A casino is a place where people can gamble and play games of chance. The modern casino often features restaurants, theaters and other amenities, but it would not exist without the games of chance that give it billions of dollars in revenue every year. Slot machines, blackjack, poker, craps and other games provide the basis for casinos.
Unlike other types of entertainment, gambling is a game in which the odds are always against the player. Casinos try to counter that disadvantage by offering perks designed to encourage gambling and reward those who do. A good example is comps, or complimentary goods and services, given to big bettors at casino tables and slot machines. Free hotel rooms, dinners and tickets to shows are common comps. Airline and limo service are offered to very large bettors.

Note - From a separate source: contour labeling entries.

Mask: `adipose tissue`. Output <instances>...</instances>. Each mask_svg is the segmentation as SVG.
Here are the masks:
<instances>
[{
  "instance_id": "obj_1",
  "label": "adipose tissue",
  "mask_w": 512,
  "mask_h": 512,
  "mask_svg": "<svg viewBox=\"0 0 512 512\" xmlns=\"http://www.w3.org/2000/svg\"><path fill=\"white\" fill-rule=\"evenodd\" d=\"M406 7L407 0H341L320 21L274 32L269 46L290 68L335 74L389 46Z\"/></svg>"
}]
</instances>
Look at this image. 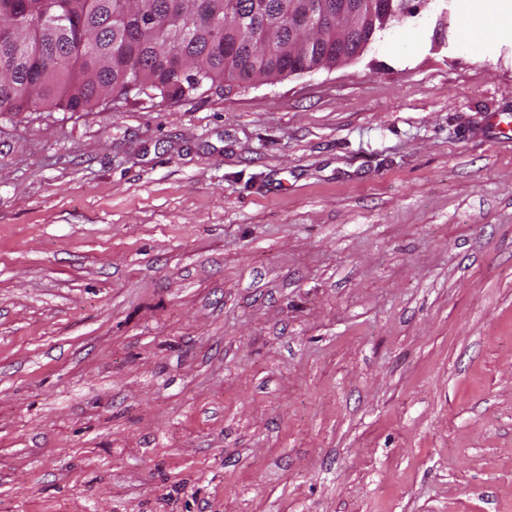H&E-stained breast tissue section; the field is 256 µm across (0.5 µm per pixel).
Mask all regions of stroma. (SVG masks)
Wrapping results in <instances>:
<instances>
[{
	"label": "stroma",
	"instance_id": "1",
	"mask_svg": "<svg viewBox=\"0 0 512 512\" xmlns=\"http://www.w3.org/2000/svg\"><path fill=\"white\" fill-rule=\"evenodd\" d=\"M474 2L0 113V512H512V37Z\"/></svg>",
	"mask_w": 512,
	"mask_h": 512
}]
</instances>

In addition to comps, many casinos employ a variety of security measures. Video cameras watch the entire casino floor and can be adjusted to focus on suspicious patrons. Roulette wheels and other table games are monitored electronically to discover statistical deviations from expected results. Some casinos also use sophisticated computer chips that monitor betting amounts minute by minute and warn staff when there is a suspicious pattern.
Many state governments regulate the casino industry. They create rules and regulations for casino operators based on state law, and they license the venues. A separate agency, called a racing and gaming commission or similar name, oversees pari-mutuel betting, including harness and thoroughbred horse races.